Marks & Spencer is pushing hard to capture the British weekly shop
Marks & Spencer hasn’t been subtle about its ambitions to dominate the British weekly shop and the retail giant is approaching a vital update on its venture into the UK’s intensely competitive grocery sector.
M&S Food represents more than half (54 per cent) of the retailer’s revenues, and its recent warehouse expansions indicate the FTSE 100 retailer is eager for a share of the UK’s supermarket market. The company will unveil its full-year results on Wednesday, hoping its food expansion will help it reclaim a narrative that had been overshadowed by last year’s cyber attack which left it struggling.
On Monday, M&S spent £66m on a 437,000 sq ft warehouse from online retailer Asos and later in the week revealed it has begun constructing a new £340m food distribution centre in Northamptonshire. The new warehouse – M&S’ largest ever investment into its food division – was described by food logistics chief Kevin Bennett as the company’s “major step in transforming [it] into a true destination for the weekly shop”, as reported by City AM.
M&S celebrates record grocery share
The retailer has lately pumped investment into renovating its stores and claims this is attracting more customers. Sales in the firm’s food business surged 5.6 per cent year on year according to M&S’ Christmas trading update, as the retailer celebrated its biggest-ever grocery market share – rising to four per cent in November. This indicates M&S Food is making a play for its upmarket competitor Waitrose – which holds a 4.6 per cent market share – yet still trails considerably behind sector heavyweights Tesco and Sainsbury’s.
Britain’s supermarkets have been locked in a fierce battle to keep prices down amid mounting food inflation triggered by the Iran war – which a leading industry body cautions could hit double figures this year. Tesco and Sainsbury’s have both declined to put a figure on likely price increases in an attempt to avoid alarming shoppers, but have urged the government to slash grocers’ energy bills.
M&S will also be hoping that its thriving food division emerges relatively unscathed from the devastating cyber attack that struck the retailer in April last year. The attack laid bare the vulnerabilities in the company’s supply chains, leaving some shelves bare and forcing its website into a 12-week shutdown.
It was “not an overstatement to describe [the attack] as traumatic,” M&S chairman Archie Norman said in July, telling MPs it felt like hackers were “trying to destroy” his business.

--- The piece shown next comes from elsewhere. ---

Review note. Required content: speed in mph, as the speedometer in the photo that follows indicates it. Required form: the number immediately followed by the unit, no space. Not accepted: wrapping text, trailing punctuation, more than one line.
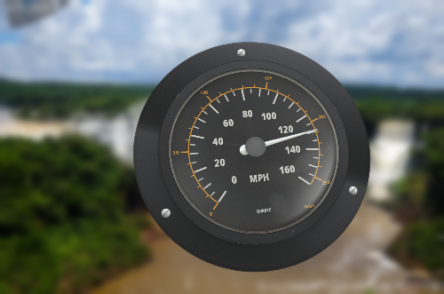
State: 130mph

M&S hopes to forget ‘traumatic’ cyber attack
M&S managed to recoup only a third of its £300m in lost sales through insurance, and saw the blow to trading profit soar to £324m in the first half of that year alone. However, chief executive Stuart Machin has since sought to deploy his forthright, hands-on approach to the retailer’s recovery – a strategy he describes as “positive dissatisfaction”.
In recent months, M&S’ retail director Thinus Keeve has spearheaded – at times scathing – demands for the government and the Mayor of London to tackle violent shoplifting, labelling it a “systemic issue”.
Richard Hunter, head analyst at Interactive Investor, said: “M&S will be glad to see the end of a year where the cyber disruption was the unfortunate highlight.
“Even so, the group’s healthy financial position helped it to weather the storm, and indeed M&S continued to make investments in the business despite the cyber-related costs elsewhere.”
The retailer’s share price has been on a turbulent journey in recent months, climbing to a recent peak just before the Iran war erupted, before tumbling back towards its cyber attack lows.
The stock has dropped by around three per cent in recent days, to 317p, and sits 11 per cent below where it stood at this point last year. Should M&S wish to win over investors, it will need to match consensus forecasts of £16.4bn total sales and a £603m pre-tax profit.